Editor Rich Heidorn Jr. (left) moderated a panel discussion with Entergy Louisiana CEO Phillip May (right) and Devin Hartman, CEO of the Electricity Consumers Resource Council. | © RTO Insider

With the planned opening of the St. Charles Power Station in June and the Lake Charles Power Station in June 2020, Entergy Louisiana will have replaced about half of its older capacity with more efficient natural gas units since 2004.

LEUG made its proposal in a docket opened by the Louisiana PSC to consider alternatives to integrated resource plans filed by Entergy Louisiana, Entergy Gulf States, Cleco Power and Southwestern Electric Power Co. (S-34426).

The commission held two technical conferences in 2017 and received written comments earlier this month in response to a Dec. 14 staff report on the issue. LPSC spokesman Colby Cook said no timeline has been set for commission action.

A View from Arkansas

Arkansas Public Service Commission Chair Ted Thomas, who appeared on an earlier panel with Young, said he would consider an equivalent to the LEUG proposal in Arkansas, but he would “match it with a … program that gave residential [customers] as much of an opportunity to change their behavior as the commercial people do.”

Ted Thomas, Arkansas Public Service Commission | © RTO Insider

“We need low rates for our industrial customers to compete and provide jobs. But the area between [New Orleans] and the boot heel of Missouri — if you draw a circle around that [Mississippi] river — is the most protracted area of poverty in this entire country. And we can’t shift costs over to them,” he said.

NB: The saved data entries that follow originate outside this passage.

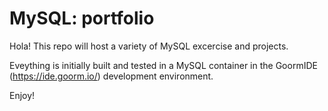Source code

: # MySQL: portfolio

Hola! This repo will host a variety of MySQL excercise and projects. 

Eveything is initially built and tested in a MySQL container in the GoormIDE (https://ide.goorm.io/) development environment. 

Enjoy!
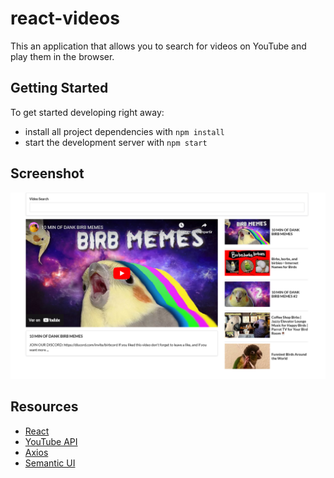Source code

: # react-videos

This an application that allows you to search for videos on YouTube and play them in the browser.

## Getting Started

To get started developing right away:

* install all project dependencies with `npm install`
* start the development server with `npm start`

## Screenshot

![Screenshot](./src/Screenshot%202022-10-26%20at%2018-49-08%20My%20React%20App.png)

## Resources

* [React](https://reactjs.org/)
* [YouTube API](https://developers.google.com/youtube/v3)
* [Axios](http://www.axios-js.com/)
* [Semantic UI](https://semantic-ui.com/)



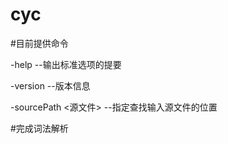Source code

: # cyc

#目前提供命令 

-help                  --输出标准选项的提要

-version               --版本信息

-sourcePath <源文件>    --指定查找输入源文件的位置


#完成词法解析
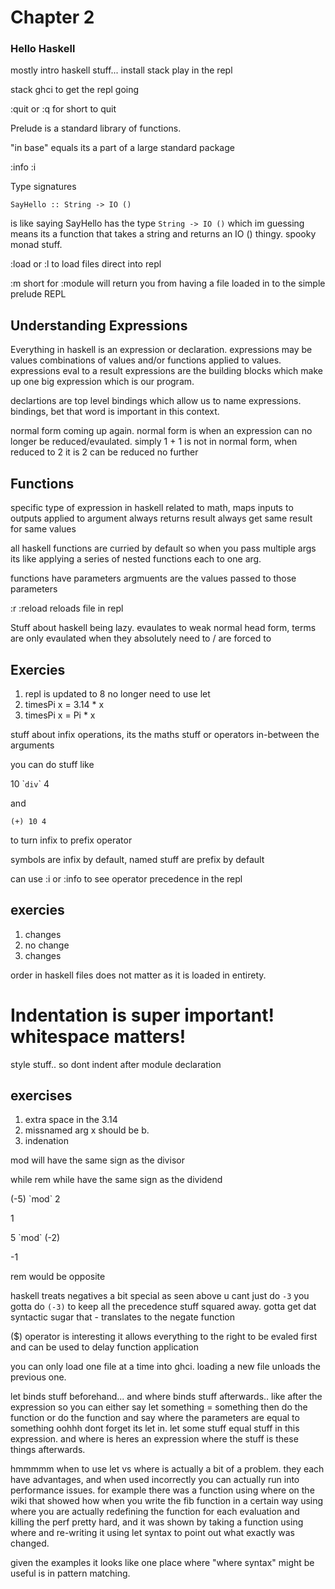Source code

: # Chapter 2
### Hello Haskell

mostly intro haskell stuff... install stack play in the repl

stack ghci to get the repl going

:quit or :q for short to quit

Prelude is a standard library of functions.

"in base" equals its a part of a large standard package

:info :i

Type signatures

`SayHello :: String -> IO ()`

is like saying SayHello has the type `String -> IO ()` which im guessing means its a function that takes a string and returns an IO () thingy. spooky monad stuff.

:load or :l to load files direct into repl

:m short for :module will return you from having a file loaded in to the simple prelude REPL

## Understanding Expressions

Everything in haskell is an expression or declaration. expressions may be values combinations of values and/or functions applied to values. expressions eval to a result
expressions are the building blocks which make up one big expression which is our program.

declartions are top level bindings which allow us to name expressions. bindings, bet that word is important in this context.

normal form coming up again. normal form is when an expression can no longer be reduced/evaulated. simply 1 + 1 is not in normal form, when reduced to 2 it is 2 can be reduced no further

## Functions
specific type of expression in haskell
related to math, maps inputs to outputs
applied to argument always returns result
always get same result for same values

all haskell functions are curried by default so when you pass multiple args its like applying a series of nested functions each to one arg.

functions have parameters argmuents are the values passed to those parameters

:r :reload reloads file in repl

Stuff about haskell being lazy. evaulates to weak normal head form, terms are only evaulated when they absolutely need to / are forced to

## Exercies
1. repl is updated to 8 no longer need to use let
2. timesPi x = 3.14 * x
3. timesPi x = Pi * x

stuff about infix operations, its the maths stuff or operators in-between the arguments

you can do stuff like

10 \``div`\` 4

and 

`(+) 10 4`

to turn infix to prefix operator

symbols are infix by default, named stuff are prefix by default

can use :i or :info to see operator precedence in the repl

## exercies
1. changes
2. no change
3. changes

order in haskell files does not matter as it is loaded in entirety.

# Indentation is super important! whitespace matters!

style stuff.. so dont indent after module declaration

## exercises
1. extra space in the 3.14
2. missnamed arg x should be b.
3. indenation

mod will have the same sign as the divisor

while rem while have the same sign as the dividend

(-5) \`mod\` 2

1

5 \`mod\` (-2)

-1

rem would be opposite

haskell treats negatives a bit special as seen above u cant just do `-3` you gotta do `(-3)` to keep all the precedence stuff squared away. gotta get dat syntactic sugar that - translates to the negate function

($) operator is interesting it allows everything to the right to be evaled first and can be used to delay function application

you can only load one file at a time into ghci. loading a new file unloads the previous one.

let binds stuff beforehand... and where binds stuff afterwards.. like after the expression so you can either say let something = something then do the function or do the function and say where the parameters are equal to something oohhh dont forget its let in. let some stuff equal stuff in this expression. and where is heres an expression where the stuff is these things afterwards.


hmmmmm when to use let vs where is actually a bit of a problem. they each have advantages, and when used incorrectly you can actually run into performance issues. for example there was a function using where on the wiki that showed how when you write the fib function in a certain way using where you are actually redefining the function for each evaluation and killing the perf pretty hard, and it was shown by taking a function using where and re-writing it using let syntax to point out what exactly was changed.

given the examples it looks like one place where "where syntax" might be useful is in pattern matching.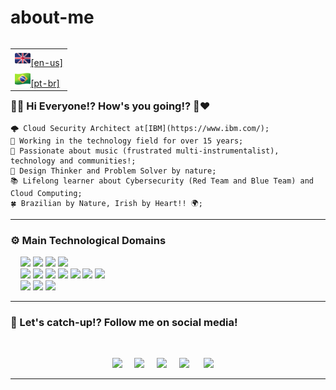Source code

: # about-me

<table align="right">
 <tr><td><a href="README.md"><img src=".assets/icons/flag-uk.png" height="25">[en-us]</a></td></tr>
 <tr><td><a href="README_pt-br.md"><img src=".assets/icons/flag-br.png" height="25">[pt-br]</a></td></tr>
</table>

### 👋🏼 Hi Everyone!? How's you going!? 🌹❤️

    🌩️ Cloud Security Architect at[IBM](https://www.ibm.com/);
    💼 Working in the technology field for over 15 years;
    🎸 Passionate about music (frustrated multi-instrumentalist), technology and communities!;
    🧠 Design Thinker and Problem Solver by nature;
    📚 Lifelong learner about Cybersecurity (Red Team and Blue Team) and Cloud Computing;
    🍀 Brazilian by Nature, Irish by Heart!! 🌍;

---

### ⚙ Main Technological Domains

<p align="left">
    <img src="https://img.shields.io/badge/Cloud Computing-blue"> <img src="https://img.shields.io/badge/Cybersecurity-darkgreen"> <img src="https://img.shields.io/badge/Threat Intelligence-pink"> <img src="https://img.shields.io/badge/DevSecOps-orange"> 
<br>
    <img src="https://img.shields.io/badge/(-darkred"> <img src="https://img.shields.io/badge/Red Team-darkred"> <img src="https://img.shields.io/badge/+-yellow"> <img src="https://img.shields.io/badge/Blue Team-darkblue"> <img src="https://img.shields.io/badge/)-darkblue"> <img src="https://img.shields.io/badge/=-purple"> <img src="https://img.shields.io/badge/Purple Team 💜-purple"> 
<br>
    <img src="https://img.shields.io/badge/Architecture-darkorange"> <img src="https://img.shields.io/badge/Regulatory & Compliance-gray"> <img src="https://img.shields.io/badge/Design Thinking-blue">
</p>

---

### 💬 Let's catch-up!? Follow me on social media!

</br>
<p align="center">
  <a href="mailto:contato@gustavomagella.com?subject=Olá%20Magella"><img src="https://img.shields.io/badge/gmail-%23D14836.svg?&style=for-the-badge&logo=gmail&logoColor=white" /></a>    
  <a href="https://www.facebook.com/gustavomagella"><img src="https://img.shields.io/badge/facebook-%233B5998.svg?&style=for-the-badge&logo=facebook&logoColor=white" /></a>    
  <a href="https://www.instagram.com/cloud_magella/"><img src="https://img.shields.io/badge/instagram-%23dc2743.svg?&style=for-the-badge&logo=instagram&logoColor=white" /></a>    
  <a href="https://www.linkedin.com/in/gustavomagella/"><img src="https://img.shields.io/badge/linkedin-%230077B5.svg?&style=for-the-badge&logo=linkedin&logoColor=white" /></a>     
  <a href="https://www.youtube.com/channel/UC7thmebssVdkcWtwfXQKtiA"><img src="https://img.shields.io/badge/youtube-%23D14836.svg?&style=for-the-badge&logo=youtube&logoColor=white" /></a>    
</p>

---
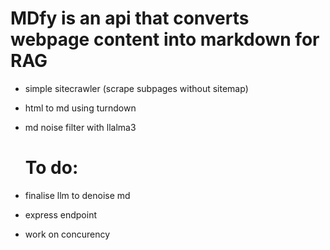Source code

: # MDfy is an api  that converts webpage content into markdown for  RAG
- simple sitecrawler (scrape subpages without sitemap)
- html to md using turndown
- md  noise filter with llalma3


  # To do:
- finalise llm to denoise md 
- express endpoint 
- work on concurency

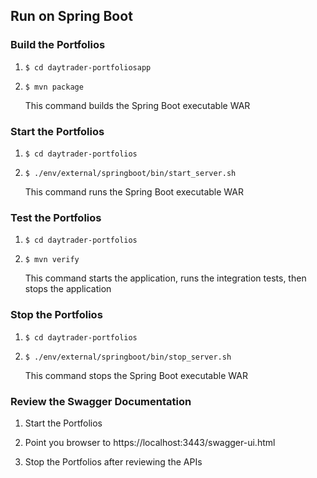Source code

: 
## Run on Spring Boot


### Build the Portfolios

1.  `$ cd daytrader-portfoliosapp`

2.  `$ mvn package`

    This command builds the Spring Boot executable WAR

### Start the Portfolios

1.  `$ cd daytrader-portfolios`

2.  `$ ./env/external/springboot/bin/start_server.sh`

    This command runs the Spring Boot executable WAR
    
### Test the Portfolios
                                
1.  `$ cd daytrader-portfolios`
    
2.  `$ mvn verify`

    This command starts the application, runs the integration tests, then stops the application
    
### Stop the Portfolios

1.  `$ cd daytrader-portfolios`

2.  `$ ./env/external/springboot/bin/stop_server.sh`

    This command stops the Spring Boot executable WAR
    
### Review the Swagger Documentation

1.  Start the Portfolios

2.  Point you browser to https://localhost:3443/swagger-ui.html

3.  Stop the Portfolios after reviewing the APIs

Thomas said his “end goal” in Arkansas is “a grid that is plug-and-play with respect to all existing and new technologies, that serves as a platform for an apples-to-apples price comparison and provides price visibility for all technologies with respect to capacity, energy and ancillary services. … It’s a challenging goal because then you’d want some way to compare the price of, say, a rooftop solar installation with an interruptible tariff. You want competition across the whole thing.”

To get there, Thomas said, third parties need to have the same access as incumbent utilities to automated meter data “under the right privacy restrictions.”

“If you don’t have data access, you don’t have a level playing field, and if there’s not a level playing field, your entrepreneurs and innovators won’t come and play and there will be no innovation,” he said. “A second key issue is aggregation. If you’re going to have data access and you want to represent customers, you have to put them in a group. If you don’t have data access and aggregation, you’re not going to get the consumer involvement that you need to have a consumer-driven innovation the way that we’ve seen in telecom and other areas.

“There’s only so many utility nerds out there … most of them are probably sitting in this room,” Thomas continued. “We need a killer app to automate demand response, to automate the consumer to have a consumer-driven system.”